険しい若者の顔はなく、あどけない。幼時をのこしたまなざしが愛しい。

『アンアン』2019.11.20、岸優太。「正直、『アンアン』の表紙は、30代くらいに決めたいと思っていたので、“まだ、色気発展途上の今でいいの?”と驚きました」にはじまって、でてくることばがぜんぶ好い。このひとの液状のたましいをバケツでドバンドバン浴びせられているようで、こちらの心臓が溶ける。

控えめで、生き急ぐことはけっしてなく、晩成、というのは青年の焦りがない永遠のような時の捉えかた。

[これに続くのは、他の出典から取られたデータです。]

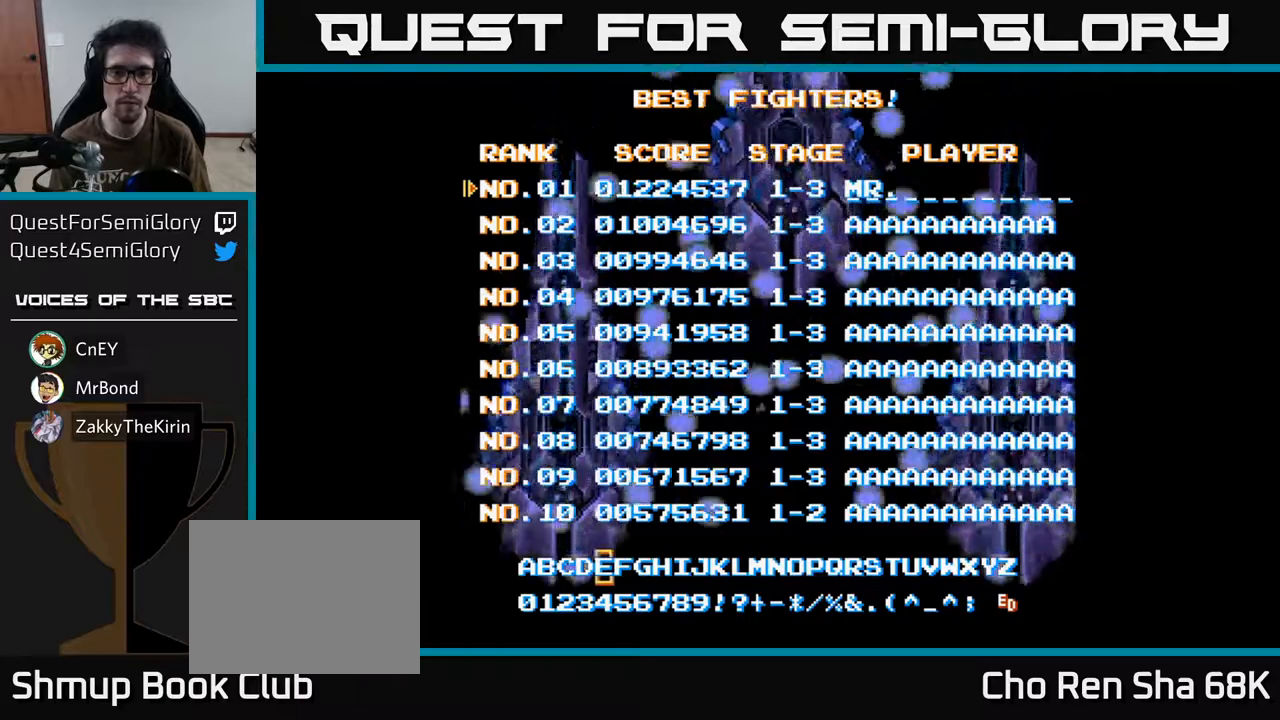
{"buttons": [], "left_stick": "center", "right_stick": "center", "events": [[67, "DPAD_LEFT", "up"], [400, "DPAD_RIGHT", "down"], [433, "DPAD_RIGHT", "up"]]}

そもそも、見せたがるほどの体になれていないし、イタい感じが出ちゃうと嫌だから隠します。ライブでも本当はずっと脱いでいたいけど、あえてボタンを留める、“控えめ系筋肉”でいきたい。でも、家では鏡で体を見るし、毎日のように写真を撮るので、携帯の写真フォルダーが筋肉日記みたいになっています。自分しかいない空間だからいいんです。

「自分らしさって、なかなか見えてこないですから」も凄い。「モテ」とか「流行り」でなく、「自分の好きなことをしているほうが大事だと思うし、その人らしさこそが魅力だと思う」としつつ、それをみつけるのはむずかしいと。

岸優太が、お酒を飲まないひとだからかもしれない。独立不羈。だれかとつるんでワアワアと時間を使うイメージがない。

食べものに関しては昔も今も頑なで蕎麦、たこわさ、サンマの肝。「ちょっとずつ、ベロでゆっくりと味わいながら食べています」滋味。美食家の、澄んだ境地。と思いきや蕎麦は蕎麦でも「コロッケそば」だったりする。

へんに気取ったところがない。だから挑発も、扇情もない。それでも官能の側にいて、清潔で、奥ゆかしいままアイドルである。